By Suchat Sritama
Japanese economists and academics yesterday discussed the future development of Asean countries at an international symposium, “Opportunities in a New Era of Enhanced Asean/Japan Partnership”.
Experts said countries in Southeast Asia needed to improve their connectivity, especially overland and across borders, and that the region should enhance logistics services to cope with more investment from Japan in the long-term.
“Japan has been investing in Asean for more than 40 years, and Asean is its largest production base. Therefore, we are now talking about how to support Asean [countries] to build their connectivity to cope with further investment from Japan,” said Masahiro Kawai, project professor at the University of Tokyo.
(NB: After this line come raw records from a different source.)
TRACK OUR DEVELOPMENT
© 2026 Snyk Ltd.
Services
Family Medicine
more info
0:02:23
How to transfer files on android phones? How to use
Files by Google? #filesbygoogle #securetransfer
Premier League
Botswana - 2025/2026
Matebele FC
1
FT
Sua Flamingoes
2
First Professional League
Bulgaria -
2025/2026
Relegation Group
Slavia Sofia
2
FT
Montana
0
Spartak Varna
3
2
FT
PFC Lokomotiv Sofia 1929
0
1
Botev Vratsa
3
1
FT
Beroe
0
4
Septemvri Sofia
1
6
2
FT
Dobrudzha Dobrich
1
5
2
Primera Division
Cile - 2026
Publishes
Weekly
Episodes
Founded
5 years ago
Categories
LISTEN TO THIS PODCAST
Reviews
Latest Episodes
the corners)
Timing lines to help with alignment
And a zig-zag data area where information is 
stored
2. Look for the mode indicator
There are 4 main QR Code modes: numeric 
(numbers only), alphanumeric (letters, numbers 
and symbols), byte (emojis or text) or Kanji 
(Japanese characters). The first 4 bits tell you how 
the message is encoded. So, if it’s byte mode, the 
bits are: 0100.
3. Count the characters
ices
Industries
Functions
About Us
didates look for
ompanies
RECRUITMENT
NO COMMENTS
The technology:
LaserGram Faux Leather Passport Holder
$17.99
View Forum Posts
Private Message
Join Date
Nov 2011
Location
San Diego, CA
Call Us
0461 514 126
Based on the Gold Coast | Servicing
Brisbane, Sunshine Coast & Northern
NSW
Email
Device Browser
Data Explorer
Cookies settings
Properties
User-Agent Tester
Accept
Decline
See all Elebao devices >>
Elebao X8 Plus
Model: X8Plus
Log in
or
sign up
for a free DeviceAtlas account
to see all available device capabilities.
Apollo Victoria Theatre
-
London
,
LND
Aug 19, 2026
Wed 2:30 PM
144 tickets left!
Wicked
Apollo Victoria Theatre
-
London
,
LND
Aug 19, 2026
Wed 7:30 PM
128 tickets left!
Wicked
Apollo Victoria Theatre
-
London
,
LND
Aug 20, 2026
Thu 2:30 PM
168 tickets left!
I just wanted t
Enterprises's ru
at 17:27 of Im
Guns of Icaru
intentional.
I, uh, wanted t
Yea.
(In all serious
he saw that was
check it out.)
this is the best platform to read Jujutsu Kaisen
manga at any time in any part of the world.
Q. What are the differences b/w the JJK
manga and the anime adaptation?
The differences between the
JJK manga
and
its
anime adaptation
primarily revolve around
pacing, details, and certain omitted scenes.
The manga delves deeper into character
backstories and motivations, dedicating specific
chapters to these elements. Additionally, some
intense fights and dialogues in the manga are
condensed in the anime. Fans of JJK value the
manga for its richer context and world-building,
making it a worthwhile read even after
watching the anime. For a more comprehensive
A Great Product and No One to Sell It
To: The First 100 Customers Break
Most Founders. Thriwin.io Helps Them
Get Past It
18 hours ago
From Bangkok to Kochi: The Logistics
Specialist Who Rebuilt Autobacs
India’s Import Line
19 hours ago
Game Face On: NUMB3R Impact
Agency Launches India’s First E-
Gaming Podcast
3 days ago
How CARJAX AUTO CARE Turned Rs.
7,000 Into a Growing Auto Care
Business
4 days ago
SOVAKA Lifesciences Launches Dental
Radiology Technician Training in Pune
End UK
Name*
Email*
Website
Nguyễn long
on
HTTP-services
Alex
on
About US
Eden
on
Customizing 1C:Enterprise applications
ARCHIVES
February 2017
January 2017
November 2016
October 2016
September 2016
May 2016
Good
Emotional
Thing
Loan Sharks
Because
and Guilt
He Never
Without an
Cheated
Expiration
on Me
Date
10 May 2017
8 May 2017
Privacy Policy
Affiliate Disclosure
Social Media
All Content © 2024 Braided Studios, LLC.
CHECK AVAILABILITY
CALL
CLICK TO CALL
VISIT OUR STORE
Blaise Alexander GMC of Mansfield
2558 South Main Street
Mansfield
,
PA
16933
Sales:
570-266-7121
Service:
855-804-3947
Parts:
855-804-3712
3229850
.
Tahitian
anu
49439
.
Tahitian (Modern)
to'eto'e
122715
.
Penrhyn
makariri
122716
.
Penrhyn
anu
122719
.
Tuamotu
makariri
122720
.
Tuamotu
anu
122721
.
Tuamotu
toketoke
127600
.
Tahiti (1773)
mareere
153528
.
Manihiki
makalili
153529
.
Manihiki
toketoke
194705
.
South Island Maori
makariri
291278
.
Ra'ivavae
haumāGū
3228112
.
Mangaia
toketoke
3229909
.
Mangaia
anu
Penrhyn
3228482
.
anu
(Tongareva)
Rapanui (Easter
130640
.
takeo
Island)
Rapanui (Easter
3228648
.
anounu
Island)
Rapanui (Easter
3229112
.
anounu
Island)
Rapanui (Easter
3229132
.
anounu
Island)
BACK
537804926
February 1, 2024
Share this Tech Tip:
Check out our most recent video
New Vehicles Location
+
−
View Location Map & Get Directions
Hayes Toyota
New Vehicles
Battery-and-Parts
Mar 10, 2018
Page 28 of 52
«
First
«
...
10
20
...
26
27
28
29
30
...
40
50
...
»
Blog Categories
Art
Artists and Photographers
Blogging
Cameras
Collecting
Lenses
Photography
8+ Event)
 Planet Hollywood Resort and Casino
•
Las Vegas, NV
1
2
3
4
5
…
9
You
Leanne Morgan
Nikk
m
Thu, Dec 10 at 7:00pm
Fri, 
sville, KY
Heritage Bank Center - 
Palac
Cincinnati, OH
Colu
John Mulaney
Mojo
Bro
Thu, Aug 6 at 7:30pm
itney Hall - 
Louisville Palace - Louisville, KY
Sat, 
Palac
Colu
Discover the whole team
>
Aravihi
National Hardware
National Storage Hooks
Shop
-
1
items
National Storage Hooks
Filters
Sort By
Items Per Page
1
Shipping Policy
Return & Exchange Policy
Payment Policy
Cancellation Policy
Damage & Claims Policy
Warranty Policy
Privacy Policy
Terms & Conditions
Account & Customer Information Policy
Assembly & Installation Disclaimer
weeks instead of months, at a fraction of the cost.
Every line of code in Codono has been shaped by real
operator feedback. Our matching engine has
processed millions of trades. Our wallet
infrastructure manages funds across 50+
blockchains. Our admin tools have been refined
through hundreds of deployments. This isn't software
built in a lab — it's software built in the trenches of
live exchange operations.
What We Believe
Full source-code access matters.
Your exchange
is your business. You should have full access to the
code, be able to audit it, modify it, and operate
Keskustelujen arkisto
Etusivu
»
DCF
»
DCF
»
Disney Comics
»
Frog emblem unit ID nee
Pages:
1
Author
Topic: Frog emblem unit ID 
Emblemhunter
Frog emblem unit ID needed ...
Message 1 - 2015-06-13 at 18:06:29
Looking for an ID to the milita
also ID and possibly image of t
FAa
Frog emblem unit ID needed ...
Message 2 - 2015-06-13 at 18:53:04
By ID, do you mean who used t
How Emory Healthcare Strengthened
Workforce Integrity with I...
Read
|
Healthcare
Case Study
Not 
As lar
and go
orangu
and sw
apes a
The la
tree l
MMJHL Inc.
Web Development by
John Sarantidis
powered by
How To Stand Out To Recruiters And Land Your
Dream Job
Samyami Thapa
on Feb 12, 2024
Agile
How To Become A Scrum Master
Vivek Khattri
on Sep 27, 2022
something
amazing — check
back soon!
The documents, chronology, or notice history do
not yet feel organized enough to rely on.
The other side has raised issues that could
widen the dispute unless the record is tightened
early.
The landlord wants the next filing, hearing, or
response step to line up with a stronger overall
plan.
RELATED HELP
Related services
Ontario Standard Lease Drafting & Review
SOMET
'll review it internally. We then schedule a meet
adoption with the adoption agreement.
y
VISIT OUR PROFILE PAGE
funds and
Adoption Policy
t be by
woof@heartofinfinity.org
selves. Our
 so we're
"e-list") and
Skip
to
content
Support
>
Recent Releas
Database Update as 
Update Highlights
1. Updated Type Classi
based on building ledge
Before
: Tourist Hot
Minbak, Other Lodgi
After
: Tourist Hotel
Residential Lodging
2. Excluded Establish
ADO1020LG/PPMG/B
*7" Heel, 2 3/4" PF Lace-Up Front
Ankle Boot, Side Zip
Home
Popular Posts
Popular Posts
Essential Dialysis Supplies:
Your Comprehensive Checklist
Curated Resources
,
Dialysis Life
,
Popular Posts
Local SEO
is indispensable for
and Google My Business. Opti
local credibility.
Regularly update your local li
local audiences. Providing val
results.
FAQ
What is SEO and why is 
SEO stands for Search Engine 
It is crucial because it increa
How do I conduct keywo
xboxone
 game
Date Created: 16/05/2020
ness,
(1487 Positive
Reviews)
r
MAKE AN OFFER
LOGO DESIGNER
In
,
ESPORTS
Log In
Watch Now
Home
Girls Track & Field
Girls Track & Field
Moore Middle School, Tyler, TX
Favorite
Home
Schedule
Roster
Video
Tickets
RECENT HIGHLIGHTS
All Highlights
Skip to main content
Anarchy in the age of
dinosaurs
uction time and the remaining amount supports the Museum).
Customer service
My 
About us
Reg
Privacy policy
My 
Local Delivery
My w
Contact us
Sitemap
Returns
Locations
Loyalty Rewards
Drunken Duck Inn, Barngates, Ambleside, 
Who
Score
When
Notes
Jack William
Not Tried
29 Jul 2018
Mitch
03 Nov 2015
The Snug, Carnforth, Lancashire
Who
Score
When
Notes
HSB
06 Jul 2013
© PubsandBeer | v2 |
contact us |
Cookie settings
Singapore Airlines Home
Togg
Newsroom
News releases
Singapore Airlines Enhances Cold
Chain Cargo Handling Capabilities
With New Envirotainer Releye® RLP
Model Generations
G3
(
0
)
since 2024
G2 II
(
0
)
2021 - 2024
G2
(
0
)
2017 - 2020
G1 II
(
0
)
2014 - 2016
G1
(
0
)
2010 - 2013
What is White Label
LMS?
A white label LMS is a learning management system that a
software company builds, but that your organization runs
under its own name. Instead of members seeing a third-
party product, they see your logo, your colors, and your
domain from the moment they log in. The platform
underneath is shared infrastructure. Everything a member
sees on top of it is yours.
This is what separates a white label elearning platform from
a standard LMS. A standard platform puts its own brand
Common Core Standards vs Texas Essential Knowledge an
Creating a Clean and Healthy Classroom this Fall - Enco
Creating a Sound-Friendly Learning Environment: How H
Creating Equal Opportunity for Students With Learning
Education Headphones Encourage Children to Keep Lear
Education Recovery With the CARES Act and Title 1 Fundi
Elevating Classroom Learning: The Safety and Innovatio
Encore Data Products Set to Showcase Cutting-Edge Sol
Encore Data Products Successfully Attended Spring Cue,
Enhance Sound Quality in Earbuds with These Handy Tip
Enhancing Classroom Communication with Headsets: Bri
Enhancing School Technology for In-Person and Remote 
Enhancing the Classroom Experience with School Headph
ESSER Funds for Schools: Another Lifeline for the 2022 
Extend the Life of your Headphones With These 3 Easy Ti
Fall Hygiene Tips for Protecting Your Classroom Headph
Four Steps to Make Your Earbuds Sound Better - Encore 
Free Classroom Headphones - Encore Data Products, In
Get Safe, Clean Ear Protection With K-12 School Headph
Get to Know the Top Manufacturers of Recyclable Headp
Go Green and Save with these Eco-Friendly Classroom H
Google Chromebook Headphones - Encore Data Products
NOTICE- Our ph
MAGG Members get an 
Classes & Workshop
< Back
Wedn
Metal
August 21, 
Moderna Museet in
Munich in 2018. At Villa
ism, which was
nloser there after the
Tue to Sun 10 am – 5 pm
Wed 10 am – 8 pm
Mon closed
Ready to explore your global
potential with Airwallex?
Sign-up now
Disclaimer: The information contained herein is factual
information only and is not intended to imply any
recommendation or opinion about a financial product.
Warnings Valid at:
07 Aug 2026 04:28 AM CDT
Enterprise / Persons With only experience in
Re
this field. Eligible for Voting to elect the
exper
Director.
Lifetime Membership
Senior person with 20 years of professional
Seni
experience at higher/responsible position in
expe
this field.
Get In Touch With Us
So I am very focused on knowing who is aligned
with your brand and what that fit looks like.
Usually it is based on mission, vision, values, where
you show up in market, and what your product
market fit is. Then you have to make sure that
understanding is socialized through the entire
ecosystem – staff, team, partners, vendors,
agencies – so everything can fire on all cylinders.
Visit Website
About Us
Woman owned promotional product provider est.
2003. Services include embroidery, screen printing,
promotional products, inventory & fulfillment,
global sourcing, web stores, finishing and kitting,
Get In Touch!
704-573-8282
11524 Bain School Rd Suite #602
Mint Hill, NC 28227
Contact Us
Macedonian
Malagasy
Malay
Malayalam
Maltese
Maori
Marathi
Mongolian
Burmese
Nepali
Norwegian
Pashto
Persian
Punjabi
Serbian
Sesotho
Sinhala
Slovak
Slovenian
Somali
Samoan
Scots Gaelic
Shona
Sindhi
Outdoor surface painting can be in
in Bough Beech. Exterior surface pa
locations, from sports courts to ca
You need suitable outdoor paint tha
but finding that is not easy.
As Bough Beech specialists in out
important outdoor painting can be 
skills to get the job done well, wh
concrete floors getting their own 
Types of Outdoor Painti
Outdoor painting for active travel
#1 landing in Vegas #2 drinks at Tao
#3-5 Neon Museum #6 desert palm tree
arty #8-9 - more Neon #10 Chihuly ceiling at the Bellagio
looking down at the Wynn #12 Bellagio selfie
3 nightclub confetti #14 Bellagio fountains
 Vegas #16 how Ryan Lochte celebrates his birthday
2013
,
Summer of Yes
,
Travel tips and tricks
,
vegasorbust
The Toshiba International Foundation, the Federation of Thai Industries, and the Thai Chamber of Commerce jointly organised the event, which was supported by Chulalongkorn University’s Chula Global Network, the Graduate School of Public Policy at the University of Tokyo, Nation Multimedia Group and Asia News Network.
Economists and other experts offered views for countries on how they should identify and create a new paradigm for advanced development in Asean, as the region approaches full implementation of the Asean Economic Community at the end of the year.
Akihiko Uchikawa, minister at the Embassy of Japan in Thailand, said if the Kingdom creates better links it could increasingly serve as a production base and supply chain for Japanese companies in the region, and therefore generate more business from Japan.
Japan stands ready to support Thailand in building quality infrastructure as well as technology transfer, he said.
“Asean economies can be developed from the existing land [transportation] system, such as a corridor linking Myanmar, Thailand, Laos and Vietnam,” he added.
Fukunari Kimura, chief economist at the Economic Research Institute for Asean and East Asia, told the symposium that Japan did not really need high-speed connectivity between Thai cities or within the region at the moment, but required efficient and quality logistics services, which would significantly reduce time-costs and strengthen the production system. “As many Japanese firms have a production base in the region, they need advanced logistics management. If Asean can meet that need, it should help strengthen both Japan and Asean,” he explained.
Hiroshi Watanabe, governor and chief executive officer of the Japan Bank for International Cooperation, said Asean and Japan needed to decide on a number of key issues regarding future cooperation.
The first thing to consider is whether they should work together on a bilateral agreement basis – Asean-Japan – or under a multi-party agreement. For the latter, he cited a possible Asean-Japan-China model, as Tokyo already works successfully with Beijing in similar development-cooperation areas.
Whichever route is taken, Japan needs to have good connectivity with Asean, especially in regard to overland transportation, he stressed.